==== Given material
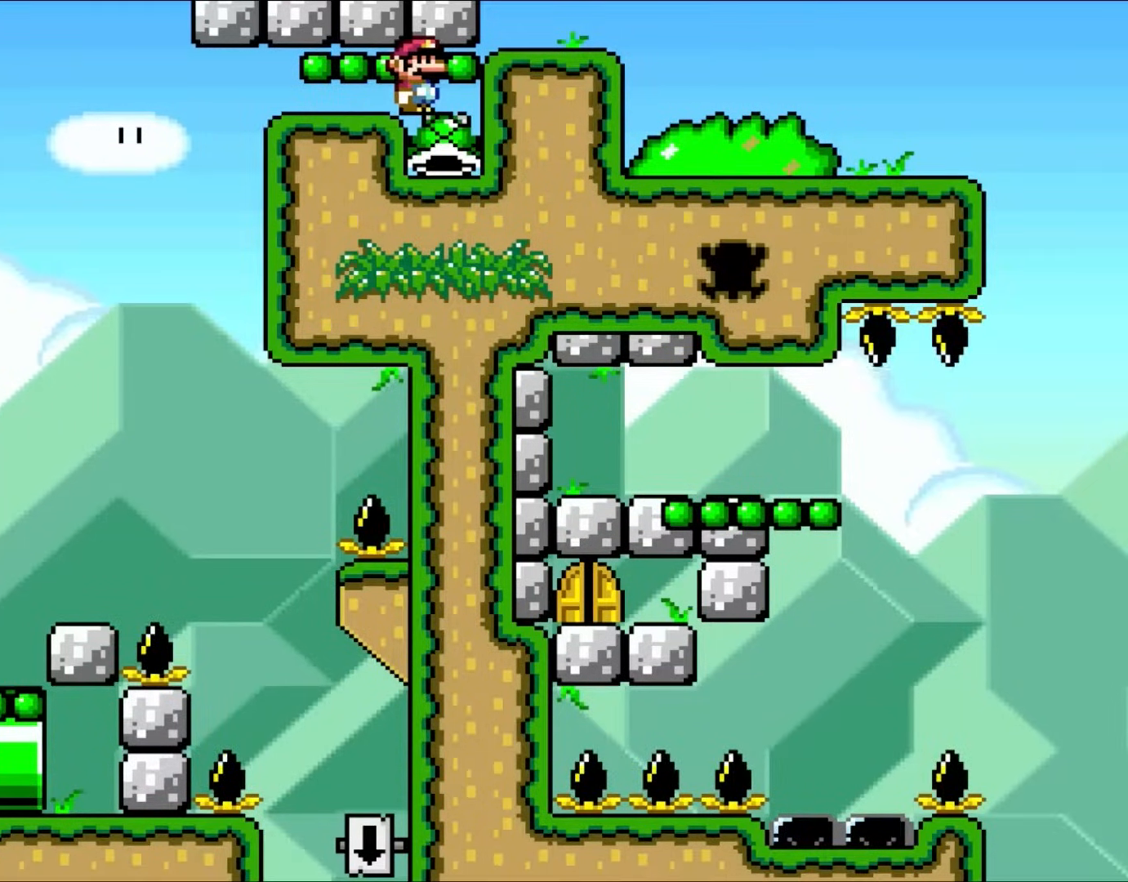
{"buttons": ["Y"], "events": [[50, "DPAD_RIGHT", "down"], [83, "DPAD_RIGHT", "up"]]}
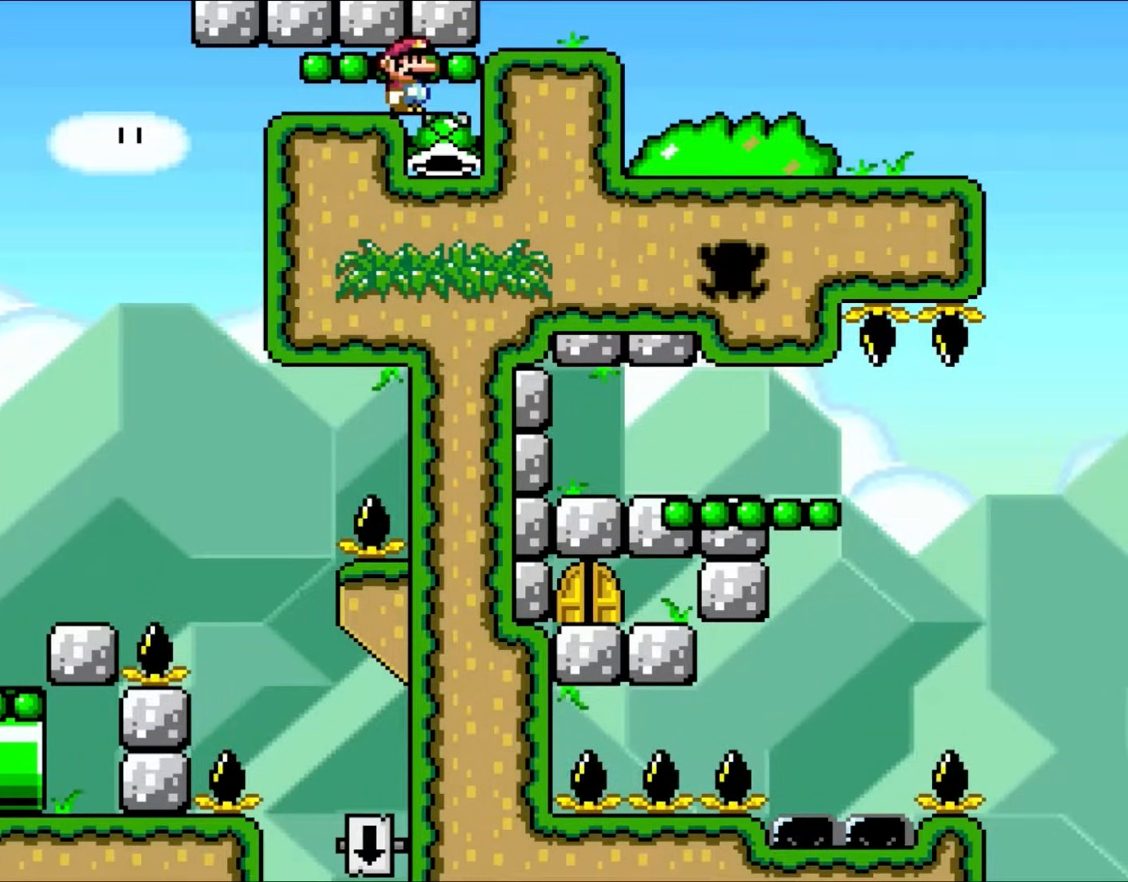
{"buttons": ["Y"], "events": [[100, "DPAD_RIGHT", "down"], [133, "DPAD_RIGHT", "up"]]}
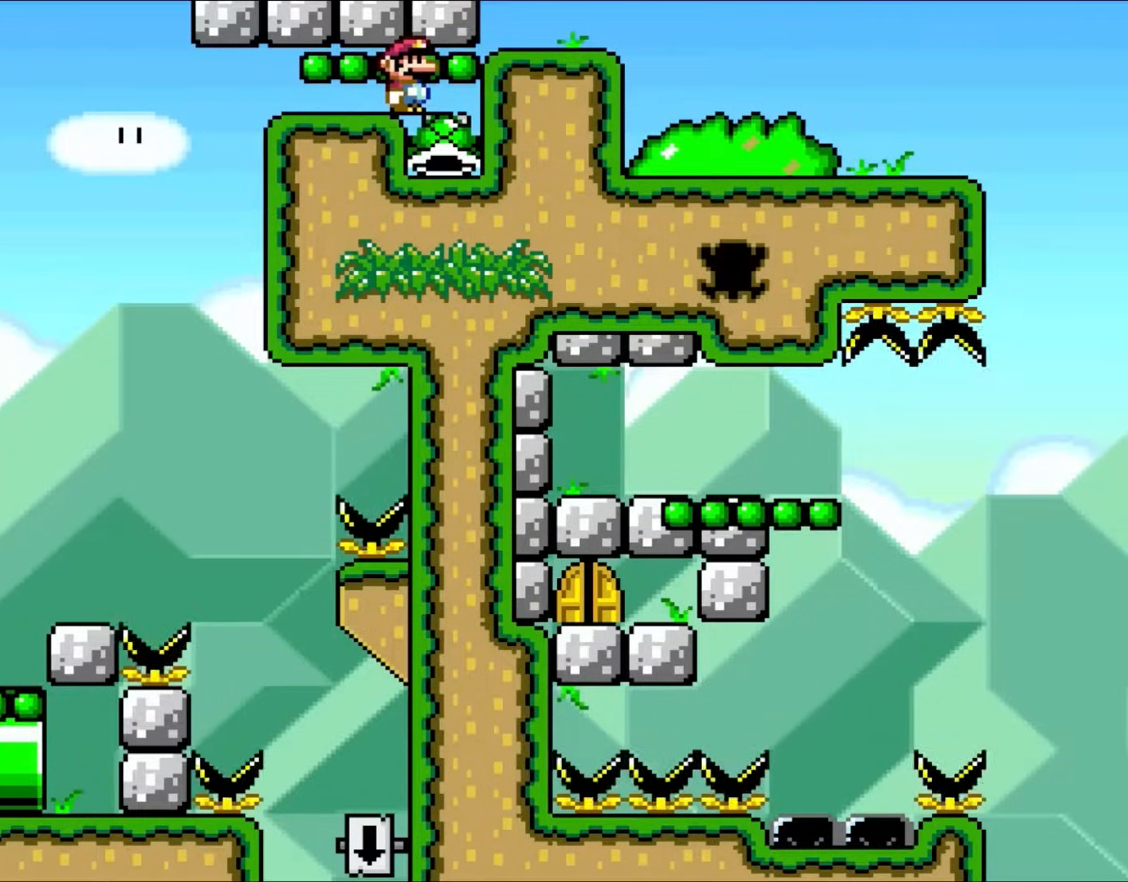
{"buttons": ["Y"], "events": [[17, "DPAD_RIGHT", "down"], [117, "DPAD_RIGHT", "up"]]}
========
The listing must be returned in full and exactly, apart from its pictures.

_Task response_
{"buttons": ["Y"], "events": [[50, "DPAD_RIGHT", "down"], [83, "DPAD_RIGHT", "up"]]}
{"buttons": ["Y"], "events": [[100, "DPAD_RIGHT", "down"], [133, "DPAD_RIGHT", "up"]]}
{"buttons": ["Y"], "events": [[17, "DPAD_RIGHT", "down"], [117, "DPAD_RIGHT", "up"]]}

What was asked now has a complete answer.